Die Scherben klirren. Ein Klang, der schlimmer ist als abgebrochene Kreide an der Tafel. Sie scheinen mich zu verhöhnen. Welch Ironie. Ich beginne, sie zu zählen. Sie erinnern mich unwillkürlich an die Fragezeichen aus meinen schlaflosen Nächten. Meine Synapsen arbeiten. Eine Erkenntnis ist unterwegs. Die Scherben und die Fragezeichen: ihre Menge ist identisch.
Zerstörtes Leben, Scherben. Ich könnte ihn wegen Sachbeschädigung zur Verantwortung ziehen. Wieder Konjunktiv. Der Modus der Feiglinge. Demnach muss er permanent davon Gebrauch machen. Oder wie sollte man ihn nach allem, was geschehen ist, sonst nennen? Wieder rhetorisch.
Ich war noch nie in Berlin. Vielleicht sollte ich endlich dorthin fahren und mir meine Bedeutung zurückholen, mein Possessivpronomen – aber ohne sein Gepäck.

 

Liebe(r) Alin,

herzlich Willkommen auf Kurzgeschichten.de!

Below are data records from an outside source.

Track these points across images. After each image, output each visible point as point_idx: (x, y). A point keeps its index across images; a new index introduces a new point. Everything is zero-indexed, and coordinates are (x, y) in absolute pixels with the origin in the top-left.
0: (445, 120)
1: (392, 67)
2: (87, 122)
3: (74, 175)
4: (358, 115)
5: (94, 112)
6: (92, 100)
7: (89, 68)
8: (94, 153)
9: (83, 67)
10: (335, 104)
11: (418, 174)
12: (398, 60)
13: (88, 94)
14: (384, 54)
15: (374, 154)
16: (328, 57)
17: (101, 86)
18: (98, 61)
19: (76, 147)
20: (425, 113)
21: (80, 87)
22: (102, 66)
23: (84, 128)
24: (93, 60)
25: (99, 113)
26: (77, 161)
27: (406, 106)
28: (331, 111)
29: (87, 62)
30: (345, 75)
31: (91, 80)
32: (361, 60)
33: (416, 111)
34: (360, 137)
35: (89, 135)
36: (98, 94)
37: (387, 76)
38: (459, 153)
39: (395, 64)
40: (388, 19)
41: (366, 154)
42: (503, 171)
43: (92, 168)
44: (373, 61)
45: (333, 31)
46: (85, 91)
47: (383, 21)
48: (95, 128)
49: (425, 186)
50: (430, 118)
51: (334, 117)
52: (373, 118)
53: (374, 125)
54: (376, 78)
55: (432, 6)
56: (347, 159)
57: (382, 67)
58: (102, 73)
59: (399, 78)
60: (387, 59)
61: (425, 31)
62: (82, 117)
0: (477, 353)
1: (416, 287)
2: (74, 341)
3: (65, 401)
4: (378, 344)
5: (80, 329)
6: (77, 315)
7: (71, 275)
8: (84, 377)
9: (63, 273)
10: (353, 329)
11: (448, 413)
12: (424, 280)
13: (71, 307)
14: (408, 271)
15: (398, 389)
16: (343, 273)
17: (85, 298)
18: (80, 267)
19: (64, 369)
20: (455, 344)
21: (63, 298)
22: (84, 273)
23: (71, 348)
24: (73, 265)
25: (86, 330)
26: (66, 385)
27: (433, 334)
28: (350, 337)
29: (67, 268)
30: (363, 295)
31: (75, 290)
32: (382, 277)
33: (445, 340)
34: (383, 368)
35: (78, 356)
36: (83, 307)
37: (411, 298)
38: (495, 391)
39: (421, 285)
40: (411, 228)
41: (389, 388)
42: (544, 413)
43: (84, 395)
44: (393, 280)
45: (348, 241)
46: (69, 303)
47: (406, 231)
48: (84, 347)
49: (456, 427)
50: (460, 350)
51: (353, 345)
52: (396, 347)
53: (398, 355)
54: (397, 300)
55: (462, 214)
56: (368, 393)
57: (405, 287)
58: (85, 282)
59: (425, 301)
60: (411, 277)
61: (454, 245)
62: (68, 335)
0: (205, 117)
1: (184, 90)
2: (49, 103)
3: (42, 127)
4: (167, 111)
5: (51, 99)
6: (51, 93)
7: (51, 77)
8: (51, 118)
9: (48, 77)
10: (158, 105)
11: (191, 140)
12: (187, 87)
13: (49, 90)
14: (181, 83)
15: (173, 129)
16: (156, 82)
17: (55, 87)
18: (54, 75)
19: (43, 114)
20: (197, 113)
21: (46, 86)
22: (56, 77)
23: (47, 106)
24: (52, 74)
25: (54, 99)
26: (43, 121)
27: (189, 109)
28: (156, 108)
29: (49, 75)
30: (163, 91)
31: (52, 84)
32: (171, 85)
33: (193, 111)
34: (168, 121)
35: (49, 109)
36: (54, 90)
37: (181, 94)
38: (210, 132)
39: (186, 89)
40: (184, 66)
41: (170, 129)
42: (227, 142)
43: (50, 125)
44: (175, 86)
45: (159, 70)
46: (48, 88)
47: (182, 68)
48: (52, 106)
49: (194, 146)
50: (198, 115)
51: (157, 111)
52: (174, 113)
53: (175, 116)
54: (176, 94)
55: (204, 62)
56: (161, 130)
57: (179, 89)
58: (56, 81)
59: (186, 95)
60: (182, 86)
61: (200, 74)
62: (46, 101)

Auf den ersten, und leider auch zweiten und dritten Blick erscheint mir der Text wie aus einem Tagebuch. Vielleicht etwas ausgeschmückt, um ihn prosaisch erscheinen zu lassen, und der Anrede "Liebes Tagebuch" entledigt ;).

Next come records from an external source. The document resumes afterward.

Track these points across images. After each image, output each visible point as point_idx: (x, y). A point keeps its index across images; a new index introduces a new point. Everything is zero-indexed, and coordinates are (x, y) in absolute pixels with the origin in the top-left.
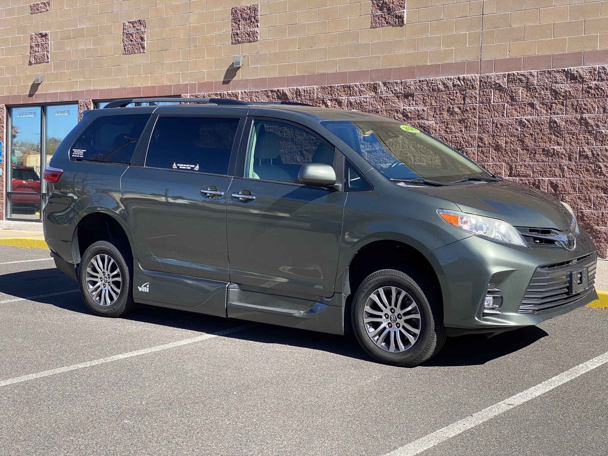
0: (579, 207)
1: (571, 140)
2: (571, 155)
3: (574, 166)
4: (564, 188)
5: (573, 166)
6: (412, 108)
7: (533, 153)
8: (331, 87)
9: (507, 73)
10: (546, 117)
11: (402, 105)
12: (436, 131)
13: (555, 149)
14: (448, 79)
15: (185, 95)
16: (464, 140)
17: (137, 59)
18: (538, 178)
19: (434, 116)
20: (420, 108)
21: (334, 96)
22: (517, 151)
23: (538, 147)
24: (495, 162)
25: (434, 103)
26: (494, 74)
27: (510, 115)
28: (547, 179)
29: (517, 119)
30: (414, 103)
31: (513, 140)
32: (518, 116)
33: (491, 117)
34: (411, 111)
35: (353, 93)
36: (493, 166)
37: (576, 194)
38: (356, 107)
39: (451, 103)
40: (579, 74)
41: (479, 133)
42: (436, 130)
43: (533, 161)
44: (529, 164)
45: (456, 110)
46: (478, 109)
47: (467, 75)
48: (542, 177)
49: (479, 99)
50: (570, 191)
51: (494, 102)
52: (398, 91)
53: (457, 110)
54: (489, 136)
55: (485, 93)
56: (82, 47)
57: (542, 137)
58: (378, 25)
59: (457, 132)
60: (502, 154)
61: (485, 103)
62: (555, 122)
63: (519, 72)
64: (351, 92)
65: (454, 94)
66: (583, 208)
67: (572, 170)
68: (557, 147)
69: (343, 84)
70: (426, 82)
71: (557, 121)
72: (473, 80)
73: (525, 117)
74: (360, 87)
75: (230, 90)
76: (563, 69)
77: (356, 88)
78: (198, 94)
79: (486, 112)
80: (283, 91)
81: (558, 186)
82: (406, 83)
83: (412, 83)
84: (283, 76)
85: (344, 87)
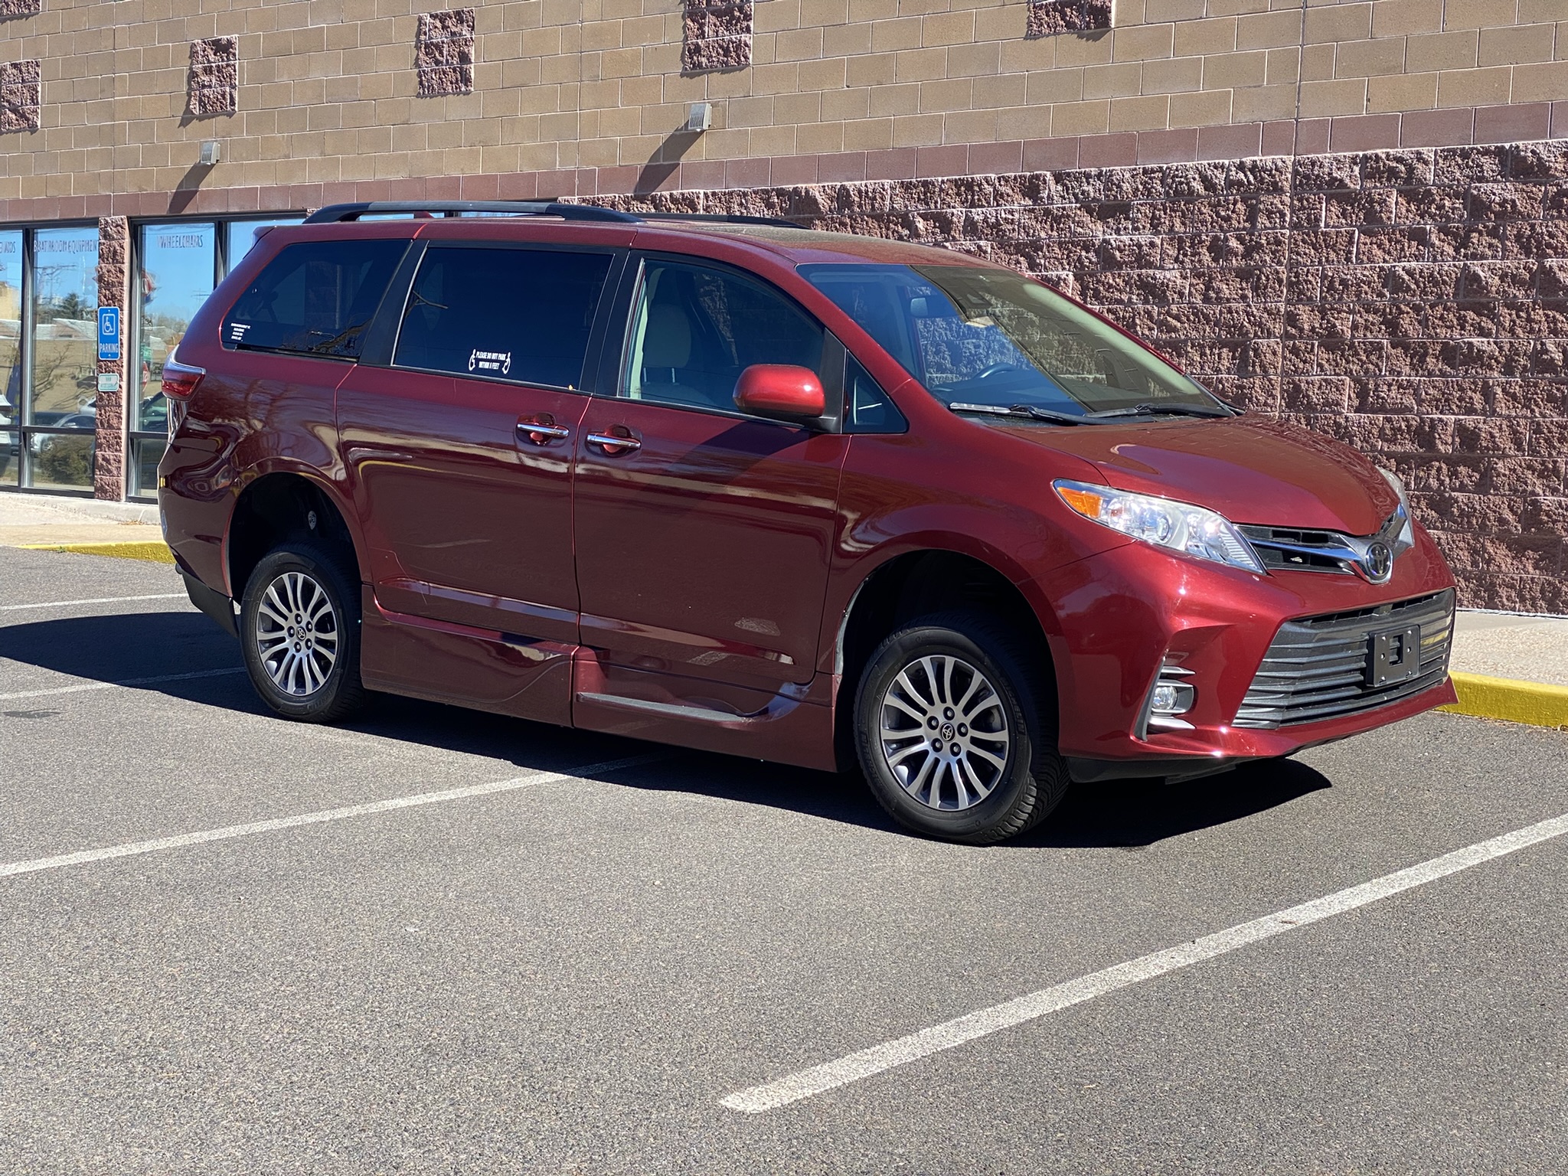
0: (1530, 488)
1: (1514, 322)
2: (1513, 360)
3: (1521, 386)
4: (1494, 442)
5: (1517, 387)
6: (1125, 238)
7: (1418, 356)
8: (925, 184)
9: (1361, 154)
10: (1454, 265)
11: (1101, 229)
12: (1181, 298)
13: (1475, 344)
14: (1216, 167)
15: (566, 198)
16: (1252, 318)
17: (452, 107)
18: (1431, 416)
19: (1176, 260)
20: (1144, 238)
21: (932, 206)
22: (1382, 348)
23: (1432, 337)
24: (1326, 375)
25: (1178, 227)
26: (1328, 155)
27: (1365, 259)
28: (1453, 417)
29: (1382, 269)
30: (1130, 227)
31: (1371, 319)
32: (1385, 261)
33: (1320, 263)
34: (1122, 245)
35: (979, 200)
36: (1321, 385)
37: (1524, 455)
38: (987, 235)
39: (1221, 227)
40: (1540, 159)
41: (1288, 302)
42: (1181, 294)
43: (1420, 372)
44: (1408, 381)
45: (1233, 243)
46: (1287, 241)
47: (1263, 158)
48: (1441, 413)
49: (1291, 217)
50: (1507, 450)
51: (1327, 225)
52: (1092, 195)
53: (1235, 245)
54: (1312, 311)
55: (1305, 203)
56: (316, 75)
57: (1442, 315)
58: (1045, 30)
59: (1234, 299)
60: (1342, 355)
61: (1306, 228)
62: (1476, 278)
63: (1392, 151)
64: (976, 197)
65: (1228, 204)
66: (1539, 490)
67: (1514, 397)
68: (1480, 340)
69: (957, 177)
70: (1160, 175)
71: (1482, 274)
72: (1277, 170)
73: (1402, 264)
74: (997, 184)
75: (677, 189)
76: (1499, 145)
77: (986, 186)
78: (600, 196)
79: (1307, 251)
80: (807, 192)
81: (1479, 436)
82: (1111, 176)
83: (1127, 175)
84: (809, 153)
85: (957, 184)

Ganz wie ein Text, die man im Tagebuch belassen sollte. Ein paar Jahre später kann man darüber seufzen und sich denken, "ja, ja, die Liebe ..." Das ist immer besser als sich zu denken: "Ist ja ganz nett, aber musste ich damit wirklich ein Publikum belästigen?"

Ein lächerliches Possessivpronomen aus vier Buchstaben, das doch so viel Bedeutung in sich trägt.
Das gibt mir zu denken. Was ist die Bedeutung von "mein" für mich? Mein ist ein begleitendes Pronomen, ohne ein Bezugswort ist es vollkommen sinnlos.

Weil jemand, den ich liebte und von dem ich glaubte, wiedergeliebt zu werden, beschlossen hatte, diese Bedeutung zusammen mit seinem Gepäck mitzunehmen, als er mich für immer verließ.
Tja, traurig. So traurig wie gegen eine Mauer zu rennen, auf der ein Tor zum Paradies mit Graffiti gesprüht ist (von Anfang an nicht erwiderte Verliebtheit).

Leider hat diese vermeintliche Weisheit in Bezug auf mich ihre volle Wirkung entfaltet.
Inwiefern das? Die Gedanken der Erzählerin, die mir in dem Fall identisch mit der Autorin scheint, deuten eher auf einen schwachen, weichen Charakter, jemand, dem neu ist, dass das Leben auch mal weh tut, jemand, den ich gern trösten würde mit "dem Leben wächst mit der Zeit und etwas Geduld eine Hornhaut", aber das wäre anmaßend.

Viele Grüße,
-- floritiv

P.S.: Das ist leider kein objektives Urteil, kann nur mit subjektiven Urteilen dienen.

 

Eine traurige Geschichte... :(

Ich wünsch dir von Herzen, dass du eines Tages genug Kraft findest, um dir dein Possessivpronomen wieder zurück zu holen - immerhin gehört es dir ganz allein!


P.S.: Scherben lassen sich oft auch wieder kitten - aber es ist mühsam und braucht seine Zeit.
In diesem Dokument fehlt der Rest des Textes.